Encore une remarque à propos du Concept et des sites déclarés adéquats.

Ce concept a été élaboré principalement par des opposants aux centrales nucléaires. En réalité, on ne trouve en Suisse qu’un seul site adéquat, c’est-à-dire répondant aux critères retenus en Allemagne: la vallée du Rhône dans la région de Collonges et Martigny, en raison de ses caractéristiques géo-topographiques uniques.

Greenpeace Suisse devrait corriger ses données

Greenpeace Suisse s’est risquée à affirmer, au printemps 2011, que chaque éolienne pourrait fournir l’électricité de 6000 ménages. Il s’agit là d’une affirmation absolument ridicule, qui ne repose sur aucun chiffre et qui fait apparaître encore plus infondées les déclarations de Luc Recordon. Ces chiffres ont été retirés, la semaine dernière, après une intervention de l’organisation “Paysage Libre – Freie Landschaft. Pour l’heure, aucun correctif n’a été publié par Greenpeace avec des chiffres réalistes. La réalité, en effet, n’est pas tendre avec les constructions imaginaires des écologistes. Le représentant de Greenpeace écrit:

« Il ressort pourtant clairement de ce calcul que le chiffre de 6’000 ménages et trop optimiste. Nous avons donc demandé à nos collaborateurs du marketing de suspendre la parution de ces annonces et de les corriger.

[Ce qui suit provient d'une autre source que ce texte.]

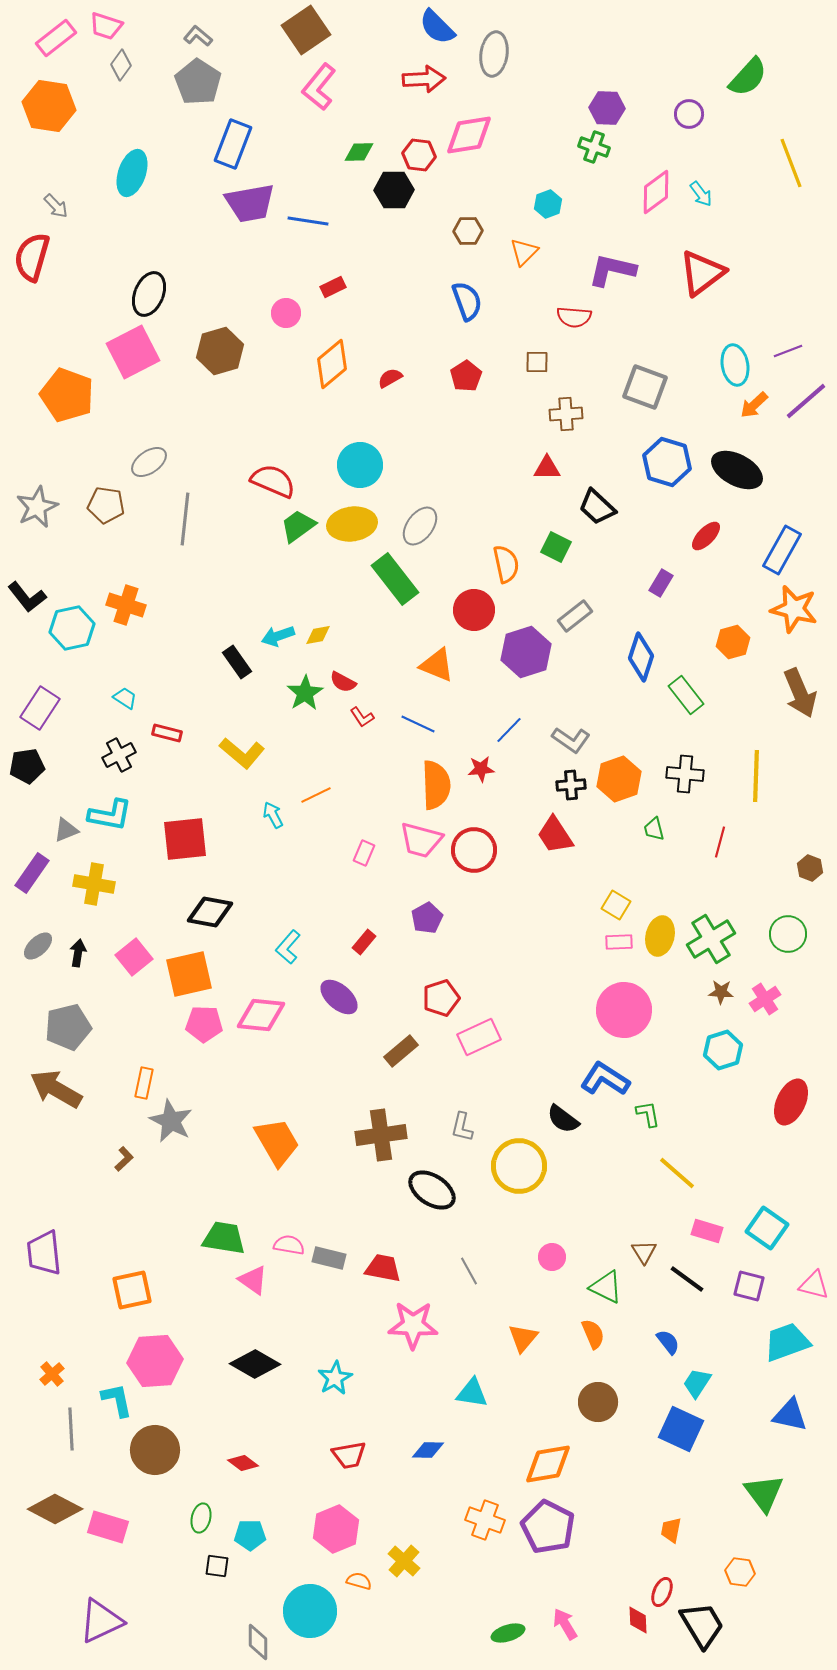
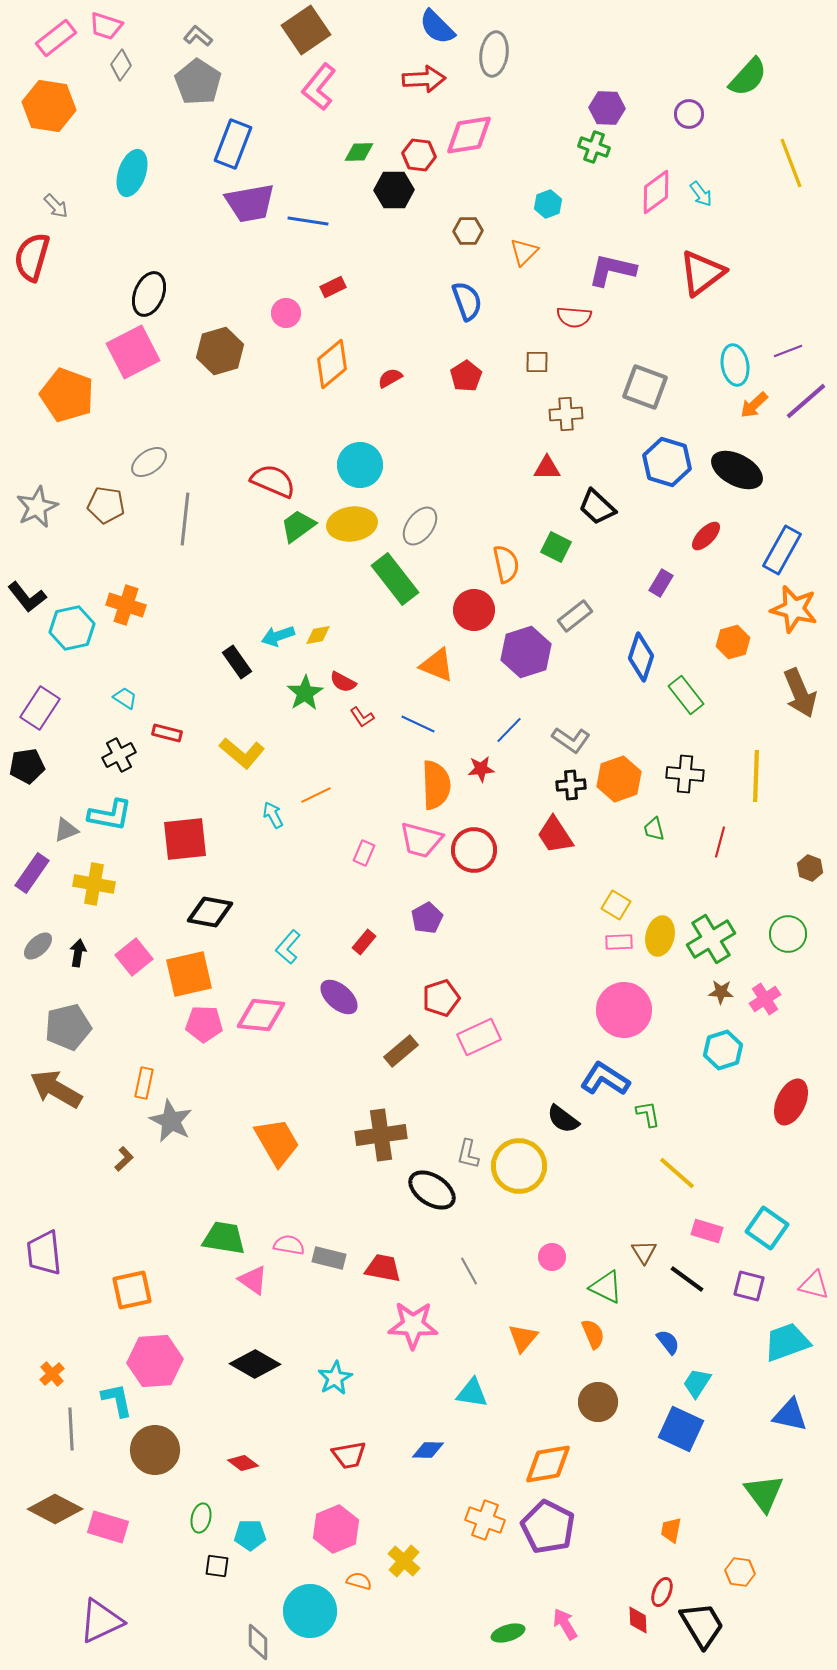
gray L-shape at (462, 1127): moved 6 px right, 27 px down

Ces annonces avec ce chiffre erroné ne devraient donc plus paraître dans la presse. Nous n’avions pas l’intention d’exagérer ce chiffre, mais avons fait une erreur de calcul ».

Qui veut faire état de chiffres réalistes devrait en substance affirmer ceci : actuellement, la production annuelle la plus élevée d’une éolienne en Suisse est d’environ 5 GWh. La moyenne, toutefois, est au plus de 2 GWh/an. Comme un ménage moyen consomme environ 5,3 MWh/an, c’est en conséquence l’équivalent de la consommation annuelle de quelque 380 ménages qui serait produite.

L’inconscience des idéologues qui propagent des chiffres exagérés pour promouvoir une politique est stupéfiante. La diffusion de ces affirmations fausses relève d’une intention et d’un système.

Pour terminer, la réponse de Luc Recordon à propos de l’interpellation critique de la conseillère aux Etats Forster et de la réponse biaisée par le lobby éolien qui a été fournie :

(http://www.parlament.ch/f/suche/pages/geschaefte.aspx?gesch_id=20103925e)

« Vos inquiétudes sont en partie légitimes, mais si mal documentées et si peu nuancées qu’elles perdent beaucoup de crédibilité. La pesée des intérêts entre les éoliennes et leurs effets secondaires mérite mieux; je m’y attache ».

Le déni des réalités a un nom: la politique de l’énergie des Verts.